Architecture

            ┌──────────────────────────────────────────┐
            │                 Arbitus                  │
            │                                          │
  request ──► Pipeline                                 │
            │   1. RateLimitMiddleware                 │
            │   2. AuthMiddleware                      │
            │   3. HitlMiddleware    ← suspend & wait  │
            │   4. SchemaValidationMiddleware          │
            │   5. PayloadFilterMiddleware             │
            │         │                                │
            │    Allow / Block                         │
            │         │                                │
            │   Shadow mode check  ← mock if matched   │
            │         │                                │
            │   AuditLog + Metrics                     │
            │         │                                │
            │    McpUpstream (per-agent)               │
            └──────────────────────────────────────────┘

Each middleware is a trait object — new checks can be added without touching the gateway core. Transport, upstream, and audit backend are also trait objects, swappable via config.

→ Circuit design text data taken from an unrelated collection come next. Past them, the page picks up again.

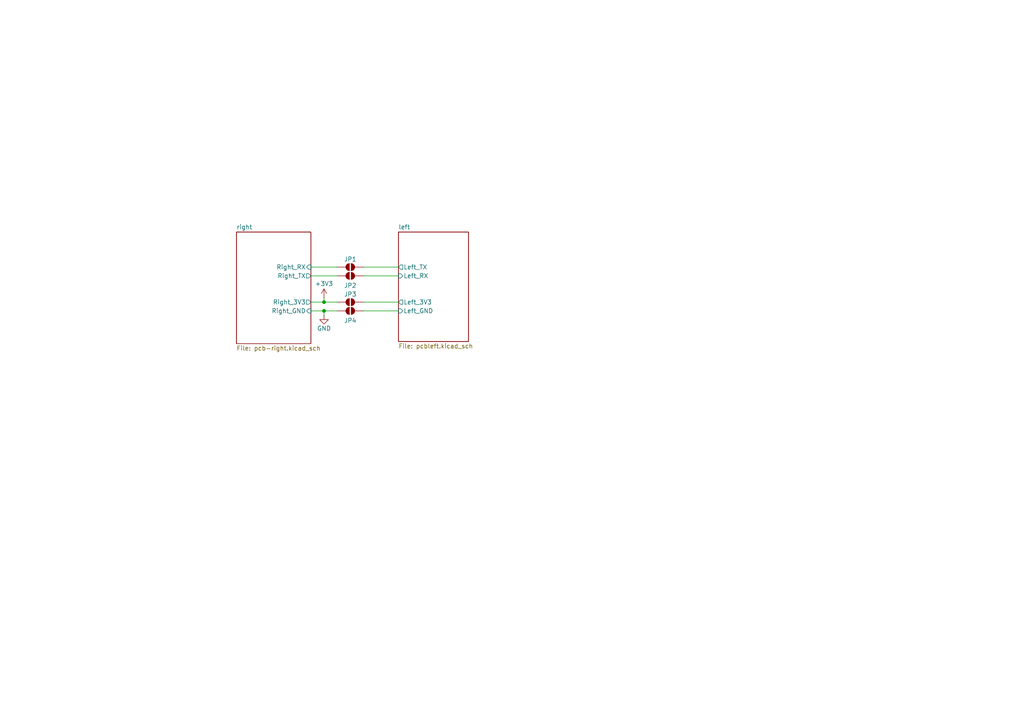
<source format=kicad_sch>
(kicad_sch
	(version 20250114)
	(generator "eeschema")
	(generator_version "9.0")
	(uuid "81ff113e-ae40-4f69-bd5b-ccd6a1ee23eb")
	(paper "A4")
	
	(junction
		(at 93.98 90.17)
		(diameter 0)
		(color 0 0 0 0)
		(uuid "0c65812d-fe7b-4d73-bbad-a5a3b25a285f")
	)
	(junction
		(at 93.98 87.63)
		(diameter 0)
		(color 0 0 0 0)
		(uuid "67f22d68-b8d1-4e33-ae1b-e5ed534cfb18")
	)
	(wire
		(pts
			(xy 105.41 80.01) (xy 115.57 80.01)
		)
		(stroke
			(width 0)
			(type default)
		)
		(uuid "0f4b0caf-42ee-4c0e-acde-40322e3598c4")
	)
	(wire
		(pts
			(xy 93.98 86.36) (xy 93.98 87.63)
		)
		(stroke
			(width 0)
			(type default)
		)
		(uuid "1d16fef2-ec74-4575-84ef-3ce6eafe5529")
	)
	(wire
		(pts
			(xy 105.41 90.17) (xy 115.57 90.17)
		)
		(stroke
			(width 0)
			(type default)
		)
		(uuid "2221bb58-3a67-476c-ab7b-ac089ca4fe5a")
	)
	(wire
		(pts
			(xy 93.98 87.63) (xy 97.79 87.63)
		)
		(stroke
			(width 0)
			(type default)
		)
		(uuid "2a1170a7-344e-401f-973a-67d4cf2efa7d")
	)
	(wire
		(pts
			(xy 90.17 87.63) (xy 93.98 87.63)
		)
		(stroke
			(width 0)
			(type default)
		)
		(uuid "79137bc2-01a1-40cc-ab17-5d30ab620e20")
	)
	(wire
		(pts
			(xy 105.41 77.47) (xy 115.57 77.47)
		)
		(stroke
			(width 0)
			(type default)
		)
		(uuid "7b240f03-2c5c-4497-9d95-02f6a34580dd")
	)
	(wire
		(pts
			(xy 105.41 87.63) (xy 115.57 87.63)
		)
		(stroke
			(width 0)
			(type default)
		)
		(uuid "b0fb4d3e-3899-4e5c-bda3-5f90de2efead")
	)
	(wire
		(pts
			(xy 93.98 90.17) (xy 93.98 91.44)
		)
		(stroke
			(width 0)
			(type default)
		)
		(uuid "d404b4cb-edaa-417f-b8d4-f00a1d2471f7")
	)
	(wire
		(pts
			(xy 93.98 90.17) (xy 97.79 90.17)
		)
		(stroke
			(width 0)
			(type default)
		)
		(uuid "d554a281-91cb-49fe-a7cb-8880dff903b0")
	)
	(wire
		(pts
			(xy 90.17 80.01) (xy 97.79 80.01)
		)
		(stroke
			(width 0)
			(type default)
		)
		(uuid "e2ba7926-bf22-46b9-9e9b-c32b0ae10065")
	)
	(wire
		(pts
			(xy 90.17 77.47) (xy 97.79 77.47)
		)
		(stroke
			(width 0)
			(type default)
		)
		(uuid "ee0c6ba8-a883-4d14-9656-634bbe0e3ef3")
	)
	(wire
		(pts
			(xy 90.17 90.17) (xy 93.98 90.17)
		)
		(stroke
			(width 0)
			(type default)
		)
		(uuid "f9f9377d-dcea-4d6c-8bc7-743b1c0f930c")
	)
	(symbol
		(lib_id "Jumper:SolderJumper_2_Open")
		(at 101.6 80.01 0)
		(unit 1)
		(exclude_from_sim no)
		(in_bom no)
		(on_board yes)
		(dnp no)
		(uuid "4f59112f-3fb7-47d5-a63d-895d7c406dc6")
		(property "Reference" "JP2"
			(at 101.6 82.804 0)
			(effects
				(font
					(size 1.27 1.27)
				)
			)
		)
		(property "Value" "SolderJumper_2_Open"
			(at 101.6 76.2 0)
			(effects
				(font
					(size 1.27 1.27)
				)
				(hide yes)
			)
		)
		(property "Footprint" "Jumper:SolderJumper-2_P1.3mm_Open_RoundedPad1.0x1.5mm"
			(at 101.6 80.01 0)
			(effects
				(font
					(size 1.27 1.27)
				)
				(hide yes)
			)
		)
		(property "Datasheet" "~"
			(at 101.6 80.01 0)
			(effects
				(font
					(size 1.27 1.27)
				)
				(hide yes)
			)
		)
		(property "Description" "Solder Jumper, 2-pole, open"
			(at 101.6 80.01 0)
			(effects
				(font
					(size 1.27 1.27)
				)
				(hide yes)
			)
		)
		(pin "2"
			(uuid "78bc9478-e6f9-424d-b5a5-70f1cab376f1")
		)
		(pin "1"
			(uuid "13276366-9c60-4907-bdf0-40fb596573c7")
		)
		(instances
			(project "keyboard-split-splay-5x3+2-pinky-cluster"
				(path "/81ff113e-ae40-4f69-bd5b-ccd6a1ee23eb"
					(reference "JP2")
					(unit 1)
				)
			)
		)
	)
	(symbol
		(lib_id "Jumper:SolderJumper_2_Open")
		(at 101.6 77.47 0)
		(unit 1)
		(exclude_from_sim no)
		(in_bom no)
		(on_board yes)
		(dnp no)
		(uuid "7a76d3b6-7f3a-4446-aafd-5bd9ac66794d")
		(property "Reference" "JP1"
			(at 101.6 75.184 0)
			(effects
				(font
					(size 1.27 1.27)
				)
			)
		)
		(property "Value" "SolderJumper_2_Open"
			(at 101.6 73.66 0)
			(effects
				(font
					(size 1.27 1.27)
				)
				(hide yes)
			)
		)
		(property "Footprint" "Jumper:SolderJumper-2_P1.3mm_Open_RoundedPad1.0x1.5mm"
			(at 101.6 77.47 0)
			(effects
				(font
					(size 1.27 1.27)
				)
				(hide yes)
			)
		)
		(property "Datasheet" "~"
			(at 101.6 77.47 0)
			(effects
				(font
					(size 1.27 1.27)
				)
				(hide yes)
			)
		)
		(property "Description" "Solder Jumper, 2-pole, open"
			(at 101.6 77.47 0)
			(effects
				(font
					(size 1.27 1.27)
				)
				(hide yes)
			)
		)
		(pin "2"
			(uuid "36e64ec9-65a0-4c5c-ae6f-ee218caebae2")
		)
		(pin "1"
			(uuid "44453888-8a2e-4e92-a769-5b1834d4c259")
		)
		(instances
			(project ""
				(path "/81ff113e-ae40-4f69-bd5b-ccd6a1ee23eb"
					(reference "JP1")
					(unit 1)
				)
			)
		)
	)
	(symbol
		(lib_id "Jumper:SolderJumper_2_Open")
		(at 101.6 87.63 0)
		(unit 1)
		(exclude_from_sim no)
		(in_bom no)
		(on_board yes)
		(dnp no)
		(uuid "8fb80e51-898c-4eca-a8c8-e49ab4dbe838")
		(property "Reference" "JP3"
			(at 101.6 85.344 0)
			(effects
				(font
					(size 1.27 1.27)
				)
			)
		)
		(property "Value" "SolderJumper_2_Open"
			(at 101.6 83.82 0)
			(effects
				(font
					(size 1.27 1.27)
				)
				(hide yes)
			)
		)
		(property "Footprint" "Jumper:SolderJumper-2_P1.3mm_Open_RoundedPad1.0x1.5mm"
			(at 101.6 87.63 0)
			(effects
				(font
					(size 1.27 1.27)
				)
				(hide yes)
			)
		)
		(property "Datasheet" "~"
			(at 101.6 87.63 0)
			(effects
				(font
					(size 1.27 1.27)
				)
				(hide yes)
			)
		)
		(property "Description" "Solder Jumper, 2-pole, open"
			(at 101.6 87.63 0)
			(effects
				(font
					(size 1.27 1.27)
				)
				(hide yes)
			)
		)
		(pin "2"
			(uuid "712ec5ec-511f-40e0-9cf7-6868d29c7373")
		)
		(pin "1"
			(uuid "6def5c40-bd97-4daf-8ff2-8a69277994c4")
		)
		(instances
			(project "keyboard-split-splay-5x3+2-pinky-cluster"
				(path "/81ff113e-ae40-4f69-bd5b-ccd6a1ee23eb"
					(reference "JP3")
					(unit 1)
				)
			)
		)
	)
	(symbol
		(lib_id "Jumper:SolderJumper_2_Open")
		(at 101.6 90.17 0)
		(unit 1)
		(exclude_from_sim no)
		(in_bom no)
		(on_board yes)
		(dnp no)
		(uuid "979730e1-68da-4b39-8a94-b9c1198c2f98")
		(property "Reference" "JP4"
			(at 101.6 92.964 0)
			(effects
				(font
					(size 1.27 1.27)
				)
			)
		)
		(property "Value" "SolderJumper_2_Open"
			(at 101.6 86.36 0)
			(effects
				(font
					(size 1.27 1.27)
				)
				(hide yes)
			)
		)
		(property "Footprint" "Jumper:SolderJumper-2_P1.3mm_Open_RoundedPad1.0x1.5mm"
			(at 101.6 90.17 0)
			(effects
				(font
					(size 1.27 1.27)
				)
				(hide yes)
			)
		)
		(property "Datasheet" "~"
			(at 101.6 90.17 0)
			(effects
				(font
					(size 1.27 1.27)
				)
				(hide yes)
			)
		)
		(property "Description" "Solder Jumper, 2-pole, open"
			(at 101.6 90.17 0)
			(effects
				(font
					(size 1.27 1.27)
				)
				(hide yes)
			)
		)
		(pin "2"
			(uuid "bcf2e0f6-8dc1-4925-a2de-9647d0ec2706")
		)
		(pin "1"
			(uuid "4b998989-59c1-4481-ad01-db80eecb1ac9")
		)
		(instances
			(project "keyboard-split-splay-5x3+2-pinky-cluster"
				(path "/81ff113e-ae40-4f69-bd5b-ccd6a1ee23eb"
					(reference "JP4")
					(unit 1)
				)
			)
		)
	)
	(symbol
		(lib_id "power:GND")
		(at 93.98 91.44 0)
		(unit 1)
		(exclude_from_sim no)
		(in_bom yes)
		(on_board yes)
		(dnp no)
		(uuid "b02225e1-58fc-44ce-894c-fca63026b7bd")
		(property "Reference" "#PWR05"
			(at 93.98 97.79 0)
			(effects
				(font
					(size 1.27 1.27)
				)
				(hide yes)
			)
		)
		(property "Value" "GND"
			(at 93.98 95.25 0)
			(effects
				(font
					(size 1.27 1.27)
				)
			)
		)
		(property "Footprint" ""
			(at 93.98 91.44 0)
			(effects
				(font
					(size 1.27 1.27)
				)
				(hide yes)
			)
		)
		(property "Datasheet" ""
			(at 93.98 91.44 0)
			(effects
				(font
					(size 1.27 1.27)
				)
				(hide yes)
			)
		)
		(property "Description" "Power symbol creates a global label with name \"GND\" , ground"
			(at 93.98 91.44 0)
			(effects
				(font
					(size 1.27 1.27)
				)
				(hide yes)
			)
		)
		(pin "1"
			(uuid "bbd7b8ea-153d-4cbc-bd6d-0d4a1722a82c")
		)
		(instances
			(project ""
				(path "/81ff113e-ae40-4f69-bd5b-ccd6a1ee23eb"
					(reference "#PWR05")
					(unit 1)
				)
			)
		)
	)
	(symbol
		(lib_id "power:+3V3")
		(at 93.98 86.36 0)
		(unit 1)
		(exclude_from_sim no)
		(in_bom yes)
		(on_board yes)
		(dnp no)
		(uuid "c5c681fe-c451-46ee-8808-91205b121d28")
		(property "Reference" "#PWR06"
			(at 93.98 90.17 0)
			(effects
				(font
					(size 1.27 1.27)
				)
				(hide yes)
			)
		)
		(property "Value" "+3V3"
			(at 93.98 82.296 0)
			(effects
				(font
					(size 1.27 1.27)
				)
			)
		)
		(property "Footprint" ""
			(at 93.98 86.36 0)
			(effects
				(font
					(size 1.27 1.27)
				)
				(hide yes)
			)
		)
		(property "Datasheet" ""
			(at 93.98 86.36 0)
			(effects
				(font
					(size 1.27 1.27)
				)
				(hide yes)
			)
		)
		(property "Description" "Power symbol creates a global label with name \"+3V3\""
			(at 93.98 86.36 0)
			(effects
				(font
					(size 1.27 1.27)
				)
				(hide yes)
			)
		)
		(pin "1"
			(uuid "28416b5e-21cc-4ead-a8ee-d31a5302ab4f")
		)
		(instances
			(project ""
				(path "/81ff113e-ae40-4f69-bd5b-ccd6a1ee23eb"
					(reference "#PWR06")
					(unit 1)
				)
			)
		)
	)
	(sheet
		(at 68.58 67.31)
		(size 21.59 32.385)
		(exclude_from_sim no)
		(in_bom yes)
		(on_board yes)
		(dnp no)
		(fields_autoplaced yes)
		(stroke
			(width 0.1524)
			(type solid)
		)
		(fill
			(color 0 0 0 0.0000)
		)
		(uuid "1e51f56e-c3ed-4ee6-89f9-75995dd4f842")
		(property "Sheetname" "right"
			(at 68.58 66.5984 0)
			(effects
				(font
					(size 1.27 1.27)
				)
				(justify left bottom)
			)
		)
		(property "Sheetfile" "pcb-right.kicad_sch"
			(at 68.58 100.2796 0)
			(effects
				(font
					(size 1.27 1.27)
				)
				(justify left top)
			)
		)
		(pin "Right_RX" input
			(at 90.17 77.47 0)
			(uuid "1ff511ba-6ea1-49ad-9e6a-48df83a503ba")
			(effects
				(font
					(size 1.27 1.27)
				)
				(justify right)
			)
		)
		(pin "Right_TX" output
			(at 90.17 80.01 0)
			(uuid "34253ffc-6a79-4fc2-84b5-2ad3410fc4eb")
			(effects
				(font
					(size 1.27 1.27)
				)
				(justify right)
			)
		)
		(pin "Right_3V3" output
			(at 90.17 87.63 0)
			(uuid "4fbefb56-ab1e-4ff2-89ed-6da059e07898")
			(effects
				(font
					(size 1.27 1.27)
				)
				(justify right)
			)
		)
		(pin "Right_GND" input
			(at 90.17 90.17 0)
			(uuid "48b35b84-b109-4ad1-b5e6-3bbf9c8b361f")
			(effects
				(font
					(size 1.27 1.27)
				)
				(justify right)
			)
		)
		(instances
			(project "keyboard-split-splay-5x3+2-pinky-cluster"
				(path "/81ff113e-ae40-4f69-bd5b-ccd6a1ee23eb"
					(page "3")
				)
			)
		)
	)
	(sheet
		(at 115.57 67.31)
		(size 20.32 31.75)
		(exclude_from_sim no)
		(in_bom yes)
		(on_board yes)
		(dnp no)
		(fields_autoplaced yes)
		(stroke
			(width 0.1524)
			(type solid)
		)
		(fill
			(color 0 0 0 0.0000)
		)
		(uuid "db6b093a-3758-4fce-8b5b-f9958eb097a6")
		(property "Sheetname" "left"
			(at 115.57 66.5984 0)
			(effects
				(font
					(size 1.27 1.27)
				)
				(justify left bottom)
			)
		)
		(property "Sheetfile" "pcbleft.kicad_sch"
			(at 115.57 99.6446 0)
			(effects
				(font
					(size 1.27 1.27)
				)
				(justify left top)
			)
		)
		(pin "Left_RX" input
			(at 115.57 80.01 180)
			(uuid "e4fc4119-514b-441f-9ba0-2bd4f097bd0a")
			(effects
				(font
					(size 1.27 1.27)
				)
				(justify left)
			)
		)
		(pin "Left_TX" output
			(at 115.57 77.47 180)
			(uuid "36cc4c7c-ca5d-4fb9-918b-7795430f33bc")
			(effects
				(font
					(size 1.27 1.27)
				)
				(justify left)
			)
		)
		(pin "Left_3V3" output
			(at 115.57 87.63 180)
			(uuid "27dfe185-d679-4e1b-bee1-13597ec54d51")
			(effects
				(font
					(size 1.27 1.27)
				)
				(justify left)
			)
		)
		(pin "Left_GND" input
			(at 115.57 90.17 180)
			(uuid "20efb0aa-e116-4d9d-b325-fb34259de9cc")
			(effects
				(font
					(size 1.27 1.27)
				)
				(justify left)
			)
		)
		(instances
			(project "keyboard-split-splay-5x3+2-pinky-cluster"
				(path "/81ff113e-ae40-4f69-bd5b-ccd6a1ee23eb"
					(page "2")
				)
			)
		)
	)
	(sheet_instances
		(path "/"
			(page "1")
		)
	)
	(embedded_fonts no)
)

</source>
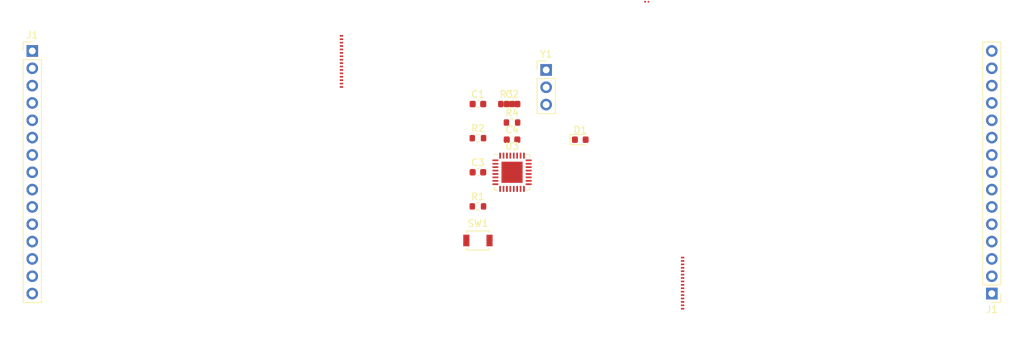
<source format=kicad_pcb>
(kicad_pcb (version 20211014) (generator pcbnew)

  (general
    (thickness 1.6)
  )

  (paper "A4")
  (layers
    (0 "F.Cu" signal)
    (31 "B.Cu" signal)
    (32 "B.Adhes" user "B.Adhesive")
    (33 "F.Adhes" user "F.Adhesive")
    (34 "B.Paste" user)
    (35 "F.Paste" user)
    (36 "B.SilkS" user "B.Silkscreen")
    (37 "F.SilkS" user "F.Silkscreen")
    (38 "B.Mask" user)
    (39 "F.Mask" user)
    (40 "Dwgs.User" user "User.Drawings")
    (41 "Cmts.User" user "User.Comments")
    (42 "Eco1.User" user "User.Eco1")
    (43 "Eco2.User" user "User.Eco2")
    (44 "Edge.Cuts" user)
    (45 "Margin" user)
    (46 "B.CrtYd" user "B.Courtyard")
    (47 "F.CrtYd" user "F.Courtyard")
    (48 "B.Fab" user)
    (49 "F.Fab" user)
    (50 "User.1" user)
    (51 "User.2" user)
    (52 "User.3" user)
    (53 "User.4" user)
    (54 "User.5" user)
    (55 "User.6" user)
    (56 "User.7" user)
    (57 "User.8" user)
    (58 "User.9" user)
  )

  (setup
    (pad_to_mask_clearance 0)
    (pcbplotparams
      (layerselection 0x00010fc_ffffffff)
      (disableapertmacros false)
      (usegerberextensions false)
      (usegerberattributes true)
      (usegerberadvancedattributes true)
      (creategerberjobfile true)
      (svguseinch false)
      (svgprecision 6)
      (excludeedgelayer true)
      (plotframeref false)
      (viasonmask false)
      (mode 1)
      (useauxorigin false)
      (hpglpennumber 1)
      (hpglpenspeed 20)
      (hpglpendiameter 15.000000)
      (dxfpolygonmode true)
      (dxfimperialunits true)
      (dxfusepcbnewfont true)
      (psnegative false)
      (psa4output false)
      (plotreference true)
      (plotvalue true)
      (plotinvisibletext false)
      (sketchpadsonfab false)
      (subtractmaskfromsilk false)
      (outputformat 1)
      (mirror false)
      (drillshape 1)
      (scaleselection 1)
      (outputdirectory "")
    )
  )

  (net 0 "")

  (footprint "Capacitor_SMD:C_0603_1608Metric" (layer "F.Cu") (at 70 15))

  (footprint "oomlout_OOMP_modules:MODULE-CONN-DADB-PI16-01" (layer "F.Cu") (at 50 5))

  (footprint "Capacitor_SMD:C_0603_1608Metric" (layer "F.Cu") (at 75 20.22))

  (footprint "Resistor_SMD:R_0603_1608Metric" (layer "F.Cu") (at 70 20))

  (footprint "LED_SMD:LED_0603_1608Metric" (layer "F.Cu") (at 85 20.22))

  (footprint "oomlout_OOMP_modules:MODULE-CONN-DADB-PI02-01" (layer "F.Cu") (at 95 0 -90))

  (footprint "Button_Switch_SMD:SW_SPST_B3U-1000P" (layer "F.Cu") (at 70 35))

  (footprint "Capacitor_SMD:C_0603_1608Metric" (layer "F.Cu") (at 75 15))

  (footprint "oomlout_OOMP_modules:MODULE-CONN-DADB-PI16-01" (layer "F.Cu") (at 100.25 45 180))

  (footprint "Connector_PinHeader_2.54mm:PinHeader_1x15_P2.54mm_Vertical" (layer "F.Cu") (at 145.32 42.78 180))

  (footprint "oomlout_OOMP_modules:MODULE-CONN-DADB-PI16-01" (layer "F.Cu") (at 100 45 180))

  (footprint "Resistor_SMD:R_0603_1608Metric" (layer "F.Cu") (at 74.175 15))

  (footprint "Package_DFN_QFN:QFN-32-1EP_5x5mm_P0.5mm_EP3.1x3.1mm" (layer "F.Cu") (at 75 25))

  (footprint "Resistor_SMD:R_0603_1608Metric" (layer "F.Cu") (at 75 17.71))

  (footprint "Connector_PinHeader_2.54mm:PinHeader_1x15_P2.54mm_Vertical" (layer "F.Cu") (at 4.68 7.22))

  (footprint "Capacitor_SMD:C_0603_1608Metric" (layer "F.Cu") (at 70 25))

  (footprint "oomlout_OOMP_modules:MODULE-CONN-DADB-PI16-01" (layer "F.Cu") (at 49.75 5))

  (footprint "Connector_PinHeader_2.54mm:PinHeader_1x03_P2.54mm_Vertical" (layer "F.Cu") (at 80 10))

  (footprint "Resistor_SMD:R_0603_1608Metric" (layer "F.Cu") (at 70 30))

  (gr_line (start 100 0) (end 100 50) (layer "F.Fab") (width 0.1) (tstamp 3c63e750-a2da-49c8-a0cf-f440e2e34500))
  (gr_line (start 100 0) (end 150 0) (layer "F.Fab") (width 0.1) (tstamp 50e87dfc-f5aa-42c3-8072-c2ca8d7296e1))
  (gr_line (start 50 50) (end 0 50) (layer "F.Fab") (width 0.1) (tstamp 59c07e35-d0ce-4777-8b06-4cddf5d5ada7))
  (gr_line (start 0 50) (end 0 0) (layer "F.Fab") (width 0.1) (tstamp 68942598-7ec3-416b-ab50-8dad0c8769b7))
  (gr_line (start 50 0) (end 50 50) (layer "F.Fab") (width 0.1) (tstamp 7b0575e8-4817-435d-be09-71a593f5779a))
  (gr_line (start 50 0) (end 100 0) (layer "F.Fab") (width 0.1) (tstamp a6c13e44-4044-4661-99c1-a8e24d0bfa62))
  (gr_line (start 100 50) (end 100 0) (layer "F.Fab") (width 0.1) (tstamp aba5b809-f16a-4e7e-af35-c693bb9cb8e6))
  (gr_line (start 150 0) (end 150 50) (layer "F.Fab") (width 0.1) (tstamp e0941013-02b8-4391-87fc-e1e15781fca0))
  (gr_line (start 50 50) (end 50 0) (layer "F.Fab") (width 0.1) (tstamp ee156242-5519-4537-8fb0-1eadd46c5b04))
  (gr_line (start 0 0) (end 50 0) (layer "F.Fab") (width 0.1) (tstamp ee3ad33a-1ae1-4895-aa77-a1233f39d2a9))
  (gr_line (start 150 50) (end 100 50) (layer "F.Fab") (width 0.1) (tstamp f0da83a2-72e8-4a9e-9245-425cd675e5d7))
  (gr_line (start 100 50) (end 50 50) (layer "F.Fab") (width 0.1) (tstamp f66c8b46-dc25-441e-9ea1-94ab15c762dc))

)

</source>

Payload filtering is encoding-aware: before applying block_patterns, the gateway decodes Base64 (standard and URL-safe), percent-encoding, double-encoding, and Unicode variants (NFC normalization, Bidi-control stripping). This prevents bypass attempts using encoded payloads.

Tests

# All tests
cargo test --all-features

# Skip stdio tests (require npx)
cargo test --lib

# Single test file
cargo test --test http_gateway

Integration tests are written in Rust under tests/. They spin up a real gateway binary and an in-process dummy MCP server on free ports. Stdio tests are marked #[ignore] since they require npx at runtime.